Saturday’s launch marks Blue Origin’s third crewed flight. The company debuted “Star Trek” actor William Shatner and three others on New Shepard in October.
But Saturday’s flight marked Blue Origin’s first flight carrying a full crew of six (the previous two flights only carried four people each), with space tourists calling themselves “The Originals”. Six”. This nickname is a nod to ‘s group “The Original Seven”. Mercury 7 Astronauts were selected by NASA in 1959, they were the agency’s first spaceflight.
On that NASA team was Alan Shepard, Churchley’s Father. She was about 14 years old when her father became the first American in space in 1961.
“He wasn’t even enjoying it, like I was. He was working,” Churchley, 74, told viewers of the landing site, during the Blue Origin broadcast.
“It’s all work,” Bezos, standing nearby, told Churchley.
“He’s got to do it himself. I’m with him for the ride!” Churchley responded, to which Bezos joked, “He doesn’t make a mess.”
Churchley and Strahan were invited guests of Blue Origin on the airline’s third crewed flight, reaching a maximum altitude of about 65.8 miles (106 km) above the ground during the 10-minute flight 13 seconds, according to company statistics.
The crew had about three minutes of weightlessness at the top of the suborbital parabolic flight, during which they uttered the scene on the broadcast, before they descended beneath the parachutes into the Texas desert.
The other four space pilots on the NS-19 mission, who are paying passengers, are:
- Dylan Taylor, 51, president and CEO of space exploration company Voyager Space, founder of the nonprofit Space for Humanity, and co-founder patron of the Space Flight Federation Commerce.

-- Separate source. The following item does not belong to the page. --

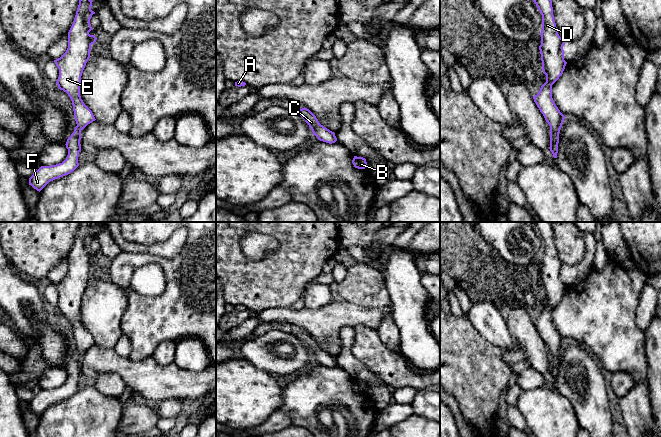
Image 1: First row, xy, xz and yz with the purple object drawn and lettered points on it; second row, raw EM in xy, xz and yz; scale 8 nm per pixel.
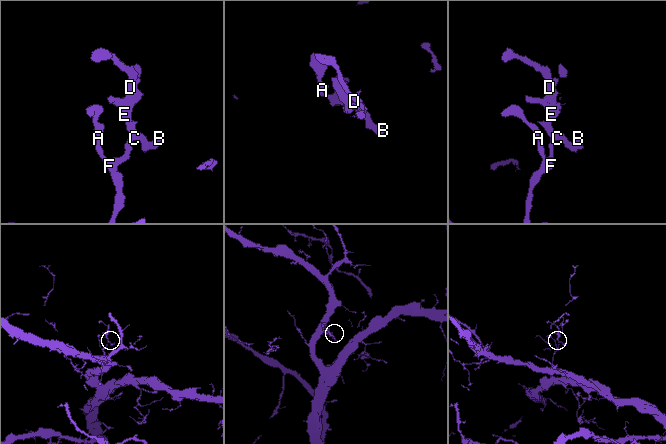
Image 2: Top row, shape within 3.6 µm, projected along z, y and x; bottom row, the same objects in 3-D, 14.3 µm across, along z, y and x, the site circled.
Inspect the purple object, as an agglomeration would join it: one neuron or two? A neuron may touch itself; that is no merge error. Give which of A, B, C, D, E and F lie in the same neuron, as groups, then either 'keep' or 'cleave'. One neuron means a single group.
A F / B C D E | cleave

- Evan Dick, age undisclosed, an engineer and investor is a volunteer pilot for Starfirers Aerospace.
- Lane Bess, age undisclosed, principal and founder of a technology-focused venture fund called Bess Ventures and Advisory.

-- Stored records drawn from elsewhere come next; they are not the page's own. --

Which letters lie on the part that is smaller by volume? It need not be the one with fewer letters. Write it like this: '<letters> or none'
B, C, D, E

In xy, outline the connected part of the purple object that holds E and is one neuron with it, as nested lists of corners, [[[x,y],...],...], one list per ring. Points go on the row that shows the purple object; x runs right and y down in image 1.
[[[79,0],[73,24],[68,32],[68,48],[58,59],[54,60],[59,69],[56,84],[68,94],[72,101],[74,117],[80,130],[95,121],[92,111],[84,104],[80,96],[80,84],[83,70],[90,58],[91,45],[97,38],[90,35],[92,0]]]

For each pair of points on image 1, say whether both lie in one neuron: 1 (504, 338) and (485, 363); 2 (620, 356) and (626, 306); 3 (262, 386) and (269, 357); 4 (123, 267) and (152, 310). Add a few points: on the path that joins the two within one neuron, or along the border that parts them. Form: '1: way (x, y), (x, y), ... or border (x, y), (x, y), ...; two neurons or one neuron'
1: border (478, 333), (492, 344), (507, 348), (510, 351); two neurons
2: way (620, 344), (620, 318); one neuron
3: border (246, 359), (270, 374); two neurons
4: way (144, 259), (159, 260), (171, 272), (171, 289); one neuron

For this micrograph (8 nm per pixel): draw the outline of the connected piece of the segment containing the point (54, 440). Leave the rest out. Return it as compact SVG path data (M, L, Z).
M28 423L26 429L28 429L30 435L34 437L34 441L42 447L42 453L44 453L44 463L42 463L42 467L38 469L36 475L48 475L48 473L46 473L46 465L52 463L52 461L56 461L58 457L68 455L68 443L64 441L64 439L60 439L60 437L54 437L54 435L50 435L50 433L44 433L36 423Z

- Cameron Bess, age undisclosed, is Lane’s child. They stream diverse content on Twitch under the alias MeepsKitten.
Bezos personally drove some of the crew out to the launch pad in Rivian electric vans and gave each of them their Blue Origin astronaut wings. In a pre-launch video, Taylor said he expected the flight to be the experience of a lifetime. His teammates, it seems, agreed.
“I would do it again,” said Lane Bess as Bezos gave wings to entrepreneurs and investors. Bezos added that Bess would have to go back in line to book a flight.
Dick was the last to receive his wings and seemed delighted. In the Blue Origin video, the investor turned engineer said he had always hoped to work in the aerospace field when he was young, but never did.
“You made my dream come true,” Dick told Bezos.